Q : En général, ce qui intéresse de nombreux artistes contemporains, c’est l’objet, le concept, la couleur, la matière, etc. Tandis que vous, vous réhabilitez le sujet.
R : Je refuse ce côté primaire, soi-disant analytique, qui est la manière la plus légère, la plus simpliste d’aborder la peinture. Je me suis appliquée, un jour, à lire un texte de Bernard Lamarche-Vadel et je me suis dit : « c’est seulement ça qu’il a voulu dire ! » J’ai trouvé ça très déprimant. Je trouve que cette attitude est prétentieuse, c’est essayer de placer l’individu hors de son cadre. Je trouve que l’être humain est la chose la plus intéressante, la plus puissante et la plus faible qui puisse exister et je n’ai pas envie d’analyser la couleur ou les éléments qui composent un tableau. Si seulement les peintres qui font cela faisaient avancer l’histoire de l’art, mais ils ne font qu’enfoncer des portes ouvertes il y a bien longtemps et par des artistes autrement plus novateurs. Moi, j’ai envie de parler d’une chose, c’est des individus. Je déteste la peinture de ceux qui oublient l’être humain.

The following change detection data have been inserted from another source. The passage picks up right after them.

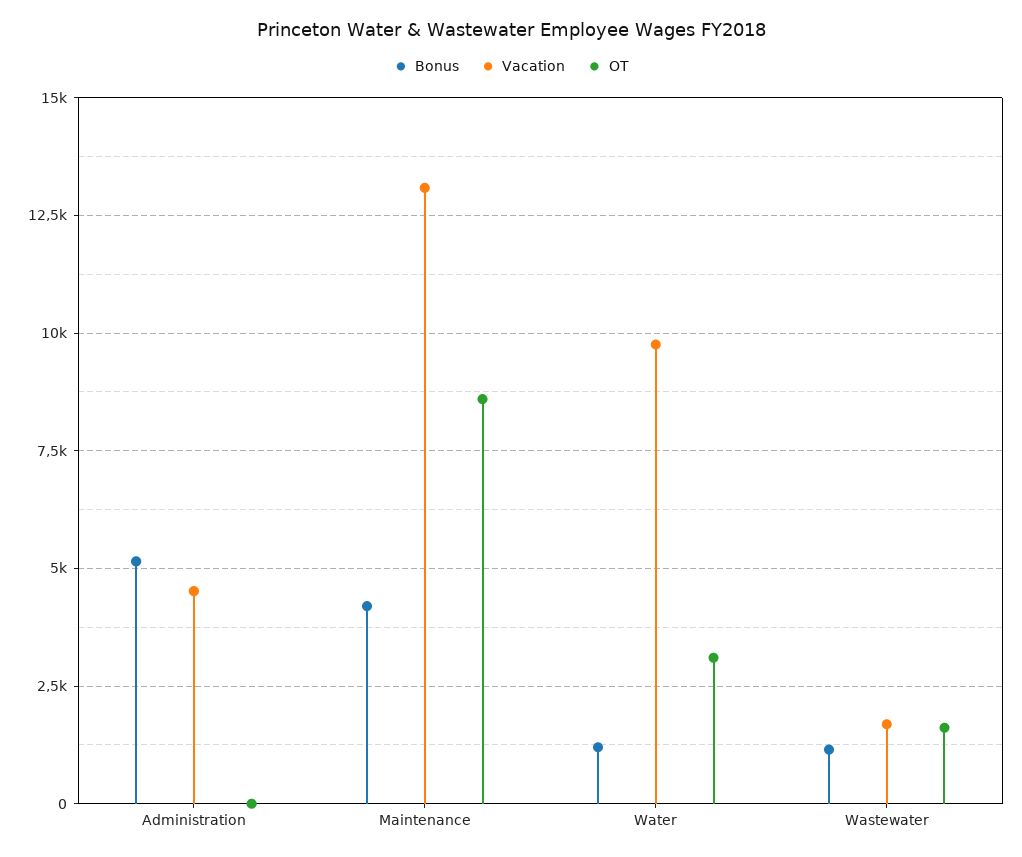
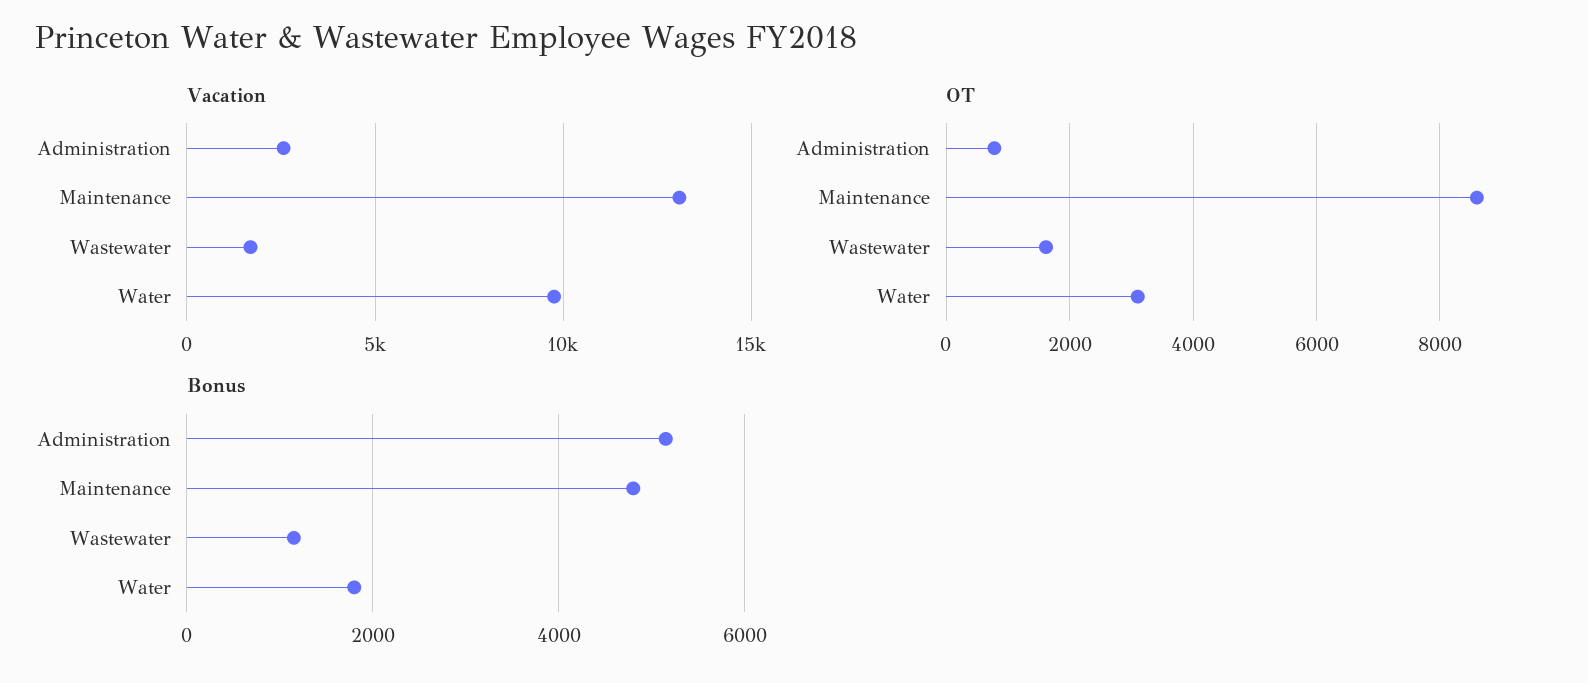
  {
    "Bonus": {
      "Administration": 5200,
-     "Maintenance": 4250,
+     "Maintenance": 4800,
-     "Water": 1250,
+     "Water": 1800,
      "Wastewater": 1200
    },
    "Vacation": {
-     "Administration": 4500,
+     "Administration": 2500,
      "Maintenance": 13000,
      "Water": 9750,
      "Wastewater": 1750
    },
    "OT": {
-     "Administration": 0,
+     "Administration": 800,
      "Maintenance": 8600,
      "Water": 3200,
      "Wastewater": 1600
    }
  }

Q : Quels sont vos rapports avec les autres peintres ?
R : La peinture des autres me dérange, me perturbe. J’ai suffisamment de difficultés à m’y retrouver moi-même alors je n’ai qu’une envie, c’est de jouer les autruches. Mais ce n’est pas un refus des autres, c’est une forme de préservation. En effet, si l’on regarde mes tableaux, on s’aperçoit que je ne fais que parler des autres. Alors, si j’ai des ami·es peintres c’est à cause de leur personnalité, non pas à cause de leur peinture.

Martine Doytier, Autoportrait, 1979-1984, huile sur toile, détail, partie basse du panneau de droite. Collection Ville de Nice – Donation Jean Ferrero.